It’s All About Connections

Aug 1, 2023 | Discussion, Quotes

“Eventually everything connects — people, ideas, objects … the quality of the connections is the key to quality.”

Charles Eames

Everything connects

I found this quote first in a beautiful book about Ray and Charles Eames, sitting unloved on a coffee table in the shared working space at a previous employer. A fairly bare-bones arrangement in a stylish downtown tower, the office was one concrete-walled room of medium size, with one of those walls entirely given over to floor-to-ceiling windows looking over the city from the 23rd floor. In one corner, a small grey couch and a faux mid-mod coffee table with a book about Eames on it. Clearly a final decorative touch by whoever designed the space, I doubt anyone else there had opened it. And this quote jumped out at me as I flipped through the pages of the Eames’ striking work.

Now I should say right away that I do not claim to be any kind of an expert on Charles or Ray Eames, nor is this really an article about them or their work. Not really. But I have been inspired by their work, and their words, enough for them to find a place to live in my mind. And this quote comes back to me often in relation to my own design work.

Charles Eames, the iconic architect and furniture designer, is best remembered perhaps for his beautiful chairs. He created several iconic designs that went on to shape (literally) a generation of industrial design and continue to influence designers today. Perhaps more than any other creator, Eames represents to me what it means to BE a designer.  His work was innovative, iterative, meticulously researched, and rigorously tested and optimized. His work life and home life blended together in a way that many of us would recognize today, which was revolutionary at the time. Eames didn’t just design things, he designed an entire way of looking at the world.

Digital connections

But what does Eames have to do with digital design in the 21st century? Well, everything really. His approach to design is very much embedded in the way we work in the digital era – research, iteration, innovation, and marketing – as well as the aforementioned approach to life and creativity.
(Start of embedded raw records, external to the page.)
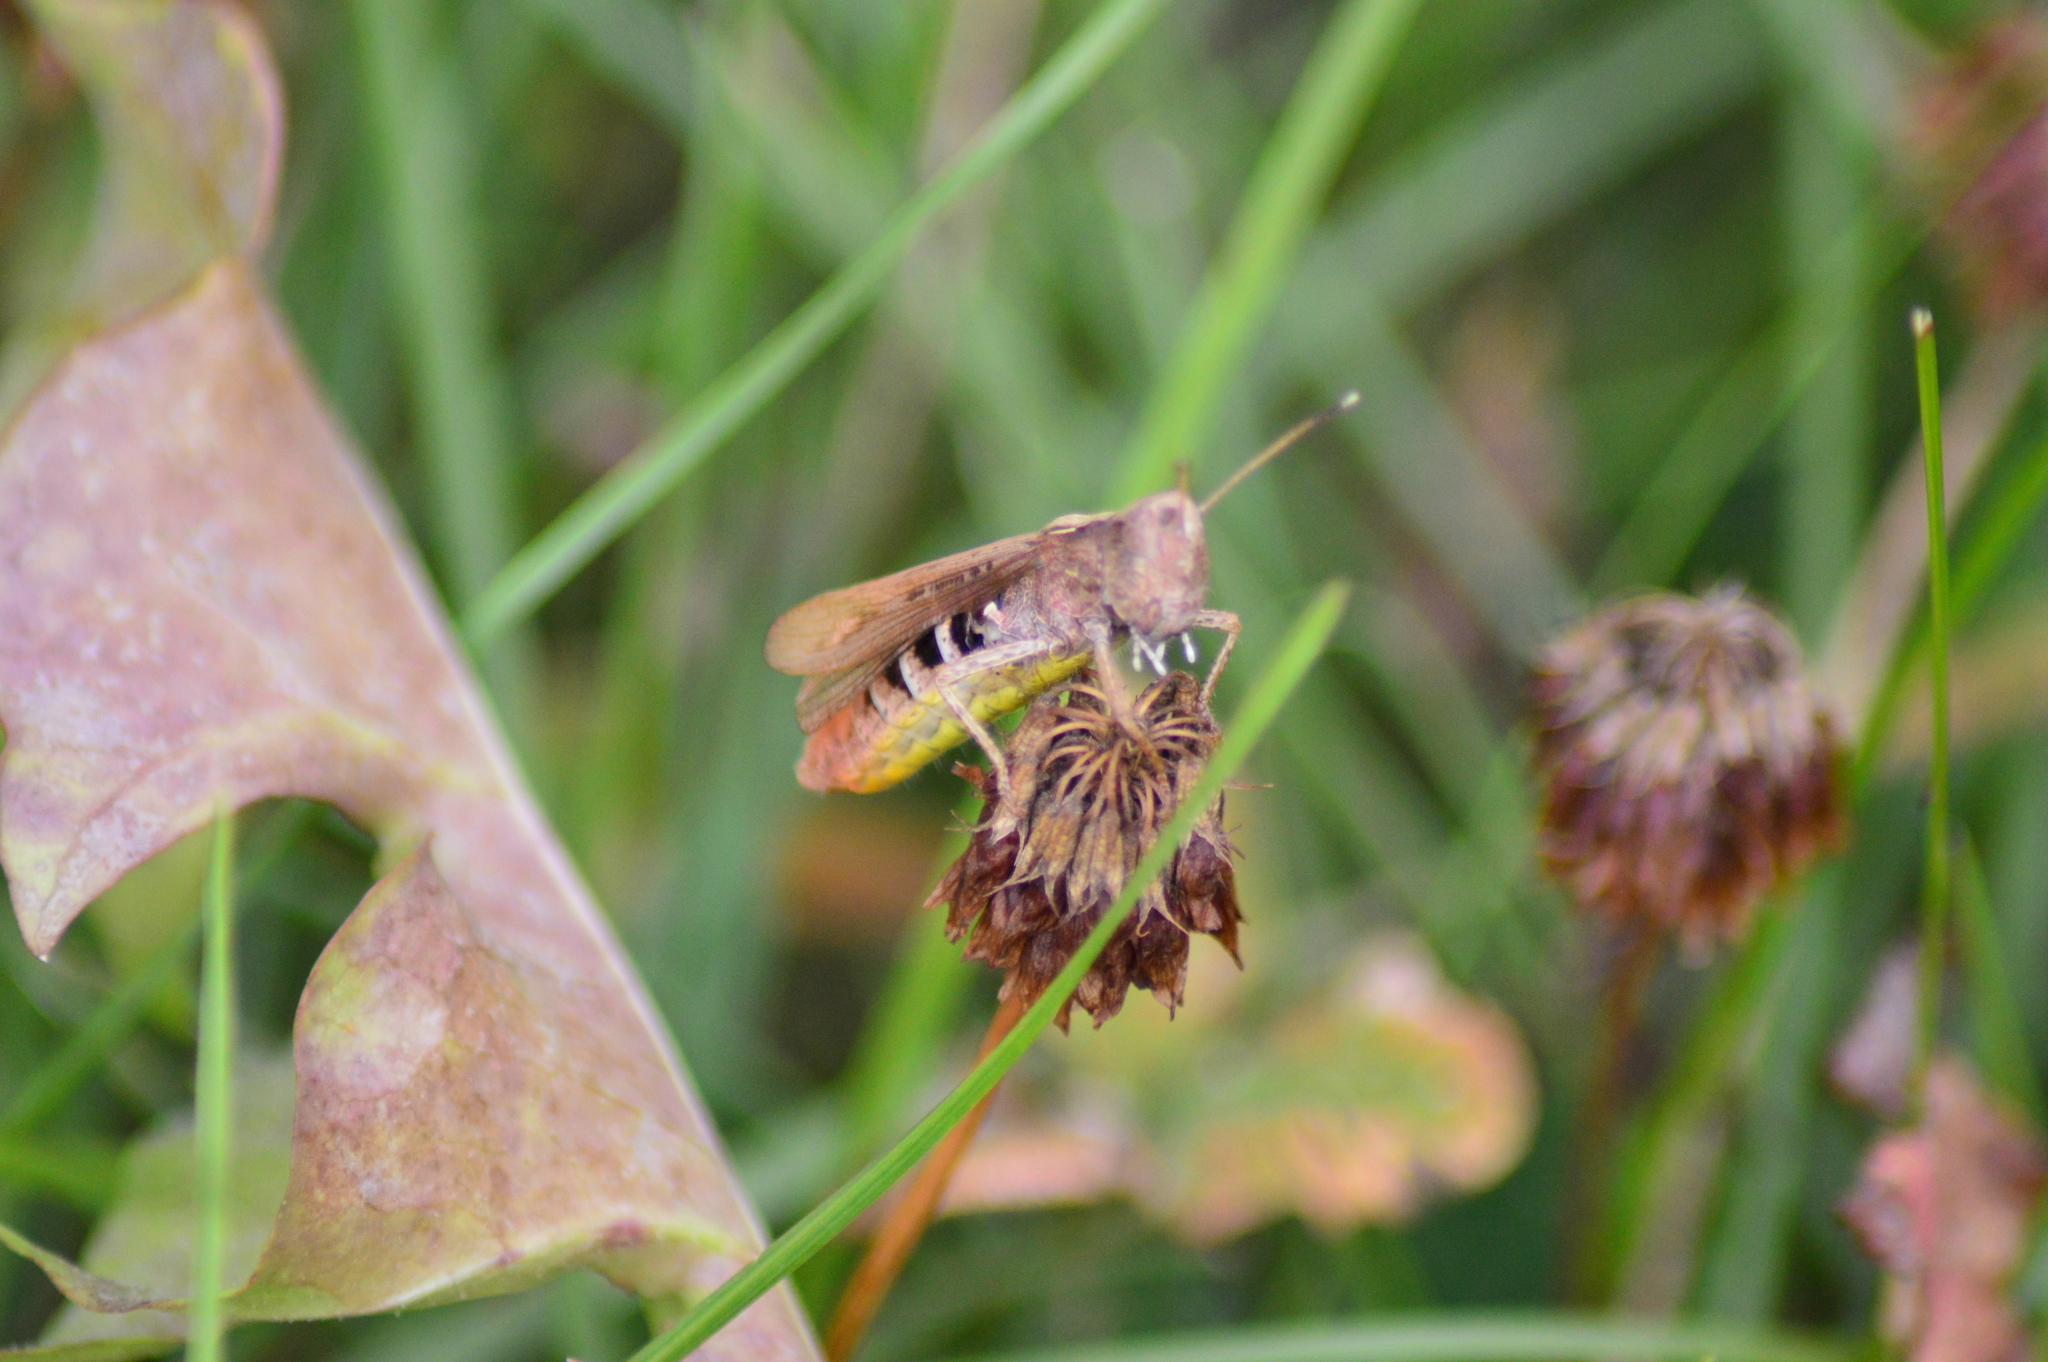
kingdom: Animalia
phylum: Arthropoda
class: Insecta
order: Orthoptera
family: Acrididae
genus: Gomphocerippus
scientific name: Gomphocerippus rufus
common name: Rufous grasshopper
And the idea of connections, which was so central to his thinking and to this post, is one of the most central concepts of the modern world and it’s applications to the digital world are self-evident. You connected to the internet to read this, after all.

But in a more literal sense, the idea that “the quality of the connections is the key to quality” is a very interesting idea. For a furniture designer, it has very literal applications – it isn’t the wood and metal that are most prone to break or squeak or become loose over time – these are tried and tested materials with known properties – it is the bolts and joints and welds and adhesives that keep it all together that will tell the tale. This is where the real innovation happens, and where entropy will strike first. No matter how beautiful the chair, if it creaks when you sit in it, or worse if the bolts drop out and the whole thing falls into a heap of planks and steel rods on the floor, your perception of the quality of the piece would be somewhat reduced, to say the least. In this sense, the fact that it is a chair and not a pile of planks and steel rods is due entirely to the connections that hold it all together in the form and function of a chair.

In terms of digital design, it is not the individual experiences that are most prone to lose the customer’s trust or fail for technical reasons (although this can certainly happen), it is the transitions from one experience to the next, from one interaction with a given digital brand to the next, that can fail in a literal or figurative sense. Individual experiences (within an e-commerce site or a digital banking app, for example) have hopefully been thoughtfully designed and tested to create an experience that will be effective and engaging. But it is the way these interfaces connect together, the continuity of language and interactions, that creates a sense of quality for the customer. Great connections between experiences and logical flows through user tasks give the impression that everything is coordinated and working well.

On the other hand, if the connections between experiences are confusing or erratic, the overall impression of quality is greatly reduced. If you go from a beautiful shopping experience to a checkout page that does not match the previous design and the language shifts suddenly to a more generic and robotic tone, the perception of quality for the entire experience (not to mention the level of trust) decreases rapidly.

Connecting the dots

This is where common product design and user experience practices really come into their own. Product design is as much about the connections as the individual interfaces, maybe more. Personas and customer journeys, application flows, sitemaps, empathy maps, design principles: all of these seek to understand, define and improve the connections in your customer’s journey with your experience or product.

To improve your connections, focus on developing a simple, logical flow of interfaces or experiences. Pay special attention not only to visual design but to copy voice and tone, overall brand, style, context and persuasion to move users through your flow in as natural and invisible a way as possible. Envision the entire customer journey, focusing extra attention on your part of the journey – the application flows. Create effective connections between experiences by introducing ideas and concepts before the “jump” to a new experience, and reinforce those concepts on “landing” in the new space.

Then, when you have crafted your journey, test it with customers. Launch it and keep a close eye on your funnel metrics and other KPIs to get an idea of how well your connections are working. Where are you losing customers? How can you optimize your flow to minimize customers falling out? Review the entire live process from the perspective of a customer and find out where you can strengthen connections and smooth out any unintended friction that may appear in the flow. And repeat.